**WORK INSTRUCTIONS:** Extract word for word the lines in the rows below, beginning with the line that contains "genus: Myocastor" and continuing through the line that contains "scientific name: Turtur abyssinicus". Give only those lines.
· · · · ·
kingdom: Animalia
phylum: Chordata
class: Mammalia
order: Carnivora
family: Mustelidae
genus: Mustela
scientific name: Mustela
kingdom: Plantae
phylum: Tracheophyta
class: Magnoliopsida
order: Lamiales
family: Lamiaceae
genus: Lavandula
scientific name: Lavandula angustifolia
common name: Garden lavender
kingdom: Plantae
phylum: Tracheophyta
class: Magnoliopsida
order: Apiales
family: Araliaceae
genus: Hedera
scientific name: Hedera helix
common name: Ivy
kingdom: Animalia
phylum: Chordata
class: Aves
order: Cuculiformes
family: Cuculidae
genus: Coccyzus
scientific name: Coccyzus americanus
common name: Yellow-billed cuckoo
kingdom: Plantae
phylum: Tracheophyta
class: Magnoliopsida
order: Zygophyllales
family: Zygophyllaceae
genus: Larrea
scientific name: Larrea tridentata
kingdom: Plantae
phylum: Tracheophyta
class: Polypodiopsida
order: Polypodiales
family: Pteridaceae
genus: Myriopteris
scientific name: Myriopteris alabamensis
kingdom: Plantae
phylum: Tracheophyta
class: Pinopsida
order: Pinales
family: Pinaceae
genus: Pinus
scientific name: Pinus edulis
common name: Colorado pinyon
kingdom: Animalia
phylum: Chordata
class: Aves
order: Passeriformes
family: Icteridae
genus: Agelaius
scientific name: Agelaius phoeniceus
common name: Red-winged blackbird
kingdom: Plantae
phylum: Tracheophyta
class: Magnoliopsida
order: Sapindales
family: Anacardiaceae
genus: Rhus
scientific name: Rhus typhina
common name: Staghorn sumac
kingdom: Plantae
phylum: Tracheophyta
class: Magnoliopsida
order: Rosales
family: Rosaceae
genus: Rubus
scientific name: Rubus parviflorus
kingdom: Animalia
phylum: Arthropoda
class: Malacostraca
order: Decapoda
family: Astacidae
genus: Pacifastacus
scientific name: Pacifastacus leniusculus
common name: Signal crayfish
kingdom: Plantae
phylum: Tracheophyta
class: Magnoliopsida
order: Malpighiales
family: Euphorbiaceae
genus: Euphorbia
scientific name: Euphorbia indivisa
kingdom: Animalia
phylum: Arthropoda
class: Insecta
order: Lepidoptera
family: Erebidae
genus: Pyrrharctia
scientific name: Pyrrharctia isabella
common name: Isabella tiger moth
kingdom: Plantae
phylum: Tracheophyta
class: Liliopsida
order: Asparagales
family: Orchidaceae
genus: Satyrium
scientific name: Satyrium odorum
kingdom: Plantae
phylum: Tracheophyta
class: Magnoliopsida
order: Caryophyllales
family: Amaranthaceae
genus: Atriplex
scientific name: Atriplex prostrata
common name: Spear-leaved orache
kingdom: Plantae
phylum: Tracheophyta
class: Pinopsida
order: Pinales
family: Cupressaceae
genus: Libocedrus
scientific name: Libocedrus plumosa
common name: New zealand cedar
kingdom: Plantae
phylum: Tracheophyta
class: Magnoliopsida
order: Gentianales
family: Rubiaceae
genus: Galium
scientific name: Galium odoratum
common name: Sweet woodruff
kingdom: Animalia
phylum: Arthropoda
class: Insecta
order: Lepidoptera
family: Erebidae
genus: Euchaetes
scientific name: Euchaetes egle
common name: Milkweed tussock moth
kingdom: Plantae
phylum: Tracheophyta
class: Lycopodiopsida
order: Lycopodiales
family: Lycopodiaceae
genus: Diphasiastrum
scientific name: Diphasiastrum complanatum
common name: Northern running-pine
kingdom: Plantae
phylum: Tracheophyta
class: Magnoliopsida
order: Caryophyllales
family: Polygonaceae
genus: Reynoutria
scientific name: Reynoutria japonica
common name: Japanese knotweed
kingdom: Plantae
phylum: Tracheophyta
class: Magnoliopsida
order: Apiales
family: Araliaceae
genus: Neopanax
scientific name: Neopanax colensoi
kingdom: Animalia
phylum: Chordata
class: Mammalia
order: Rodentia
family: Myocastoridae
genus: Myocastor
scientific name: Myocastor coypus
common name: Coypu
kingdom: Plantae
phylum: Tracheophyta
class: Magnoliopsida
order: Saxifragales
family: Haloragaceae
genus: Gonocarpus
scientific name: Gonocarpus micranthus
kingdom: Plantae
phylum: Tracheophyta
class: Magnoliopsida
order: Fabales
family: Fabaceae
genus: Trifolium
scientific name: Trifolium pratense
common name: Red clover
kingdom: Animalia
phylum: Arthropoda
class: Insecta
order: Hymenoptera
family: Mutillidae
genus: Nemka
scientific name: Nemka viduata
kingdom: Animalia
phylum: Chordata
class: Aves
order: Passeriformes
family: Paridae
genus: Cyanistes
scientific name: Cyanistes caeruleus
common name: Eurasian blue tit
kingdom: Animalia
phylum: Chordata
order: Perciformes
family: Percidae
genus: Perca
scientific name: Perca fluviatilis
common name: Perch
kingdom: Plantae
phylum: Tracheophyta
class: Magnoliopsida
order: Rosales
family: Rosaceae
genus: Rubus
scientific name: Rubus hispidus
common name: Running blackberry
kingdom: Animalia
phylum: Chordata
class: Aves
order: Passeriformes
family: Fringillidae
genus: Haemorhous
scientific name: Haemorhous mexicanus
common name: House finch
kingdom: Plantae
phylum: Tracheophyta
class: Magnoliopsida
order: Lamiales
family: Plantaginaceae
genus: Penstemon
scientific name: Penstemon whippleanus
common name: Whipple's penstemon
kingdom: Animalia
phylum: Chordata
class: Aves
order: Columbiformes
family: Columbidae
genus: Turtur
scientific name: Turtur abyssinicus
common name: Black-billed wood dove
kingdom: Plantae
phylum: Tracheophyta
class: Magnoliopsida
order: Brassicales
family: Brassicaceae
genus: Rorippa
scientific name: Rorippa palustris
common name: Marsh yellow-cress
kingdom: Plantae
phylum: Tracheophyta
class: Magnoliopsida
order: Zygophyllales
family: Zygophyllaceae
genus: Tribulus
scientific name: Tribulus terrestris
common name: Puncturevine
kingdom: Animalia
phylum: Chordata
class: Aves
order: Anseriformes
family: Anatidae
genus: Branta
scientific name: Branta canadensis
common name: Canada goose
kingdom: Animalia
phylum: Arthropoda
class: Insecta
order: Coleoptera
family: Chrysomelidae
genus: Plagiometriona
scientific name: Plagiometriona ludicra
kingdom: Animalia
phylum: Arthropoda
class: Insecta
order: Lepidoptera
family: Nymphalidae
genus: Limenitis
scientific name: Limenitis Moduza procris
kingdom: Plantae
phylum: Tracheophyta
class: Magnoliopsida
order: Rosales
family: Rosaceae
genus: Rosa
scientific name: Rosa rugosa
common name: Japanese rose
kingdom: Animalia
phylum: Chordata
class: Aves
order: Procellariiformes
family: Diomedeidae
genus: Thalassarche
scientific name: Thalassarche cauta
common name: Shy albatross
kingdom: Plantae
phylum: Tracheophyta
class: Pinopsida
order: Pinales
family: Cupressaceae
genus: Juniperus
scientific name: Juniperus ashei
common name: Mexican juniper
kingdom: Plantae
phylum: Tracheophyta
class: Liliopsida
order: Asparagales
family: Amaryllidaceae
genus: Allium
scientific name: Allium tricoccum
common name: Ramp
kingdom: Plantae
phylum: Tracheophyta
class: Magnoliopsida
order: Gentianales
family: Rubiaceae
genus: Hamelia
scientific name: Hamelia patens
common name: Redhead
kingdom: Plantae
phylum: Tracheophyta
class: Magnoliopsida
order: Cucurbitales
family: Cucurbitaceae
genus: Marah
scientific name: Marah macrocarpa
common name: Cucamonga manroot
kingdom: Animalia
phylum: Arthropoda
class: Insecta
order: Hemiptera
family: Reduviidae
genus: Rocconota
· · · · ·
**TASK OUTPUT:**
genus: Myocastor
scientific name: Myocastor coypus
common name: Coypu
kingdom: Plantae
phylum: Tracheophyta
class: Magnoliopsida
order: Saxifragales
family: Haloragaceae
genus: Gonocarpus
scientific name: Gonocarpus micranthus
kingdom: Plantae
phylum: Tracheophyta
class: Magnoliopsida
order: Fabales
family: Fabaceae
genus: Trifolium
scientific name: Trifolium pratense
common name: Red clover
kingdom: Animalia
phylum: Arthropoda
class: Insecta
order: Hymenoptera
family: Mutillidae
genus: Nemka
scientific name: Nemka viduata
kingdom: Animalia
phylum: Chordata
class: Aves
order: Passeriformes
family: Paridae
genus: Cyanistes
scientific name: Cyanistes caeruleus
common name: Eurasian blue tit
kingdom: Animalia
phylum: Chordata
order: Perciformes
family: Percidae
genus: Perca
scientific name: Perca fluviatilis
common name: Perch
kingdom: Plantae
phylum: Tracheophyta
class: Magnoliopsida
order: Rosales
family: Rosaceae
genus: Rubus
scientific name: Rubus hispidus
common name: Running blackberry
kingdom: Animalia
phylum: Chordata
class: Aves
order: Passeriformes
family: Fringillidae
genus: Haemorhous
scientific name: Haemorhous mexicanus
common name: House finch
kingdom: Plantae
phylum: Tracheophyta
class: Magnoliopsida
order: Lamiales
family: Plantaginaceae
genus: Penstemon
scientific name: Penstemon whippleanus
common name: Whipple's penstemon
kingdom: Animalia
phylum: Chordata
class: Aves
order: Columbiformes
family: Columbidae
genus: Turtur
scientific name: Turtur abyssinicus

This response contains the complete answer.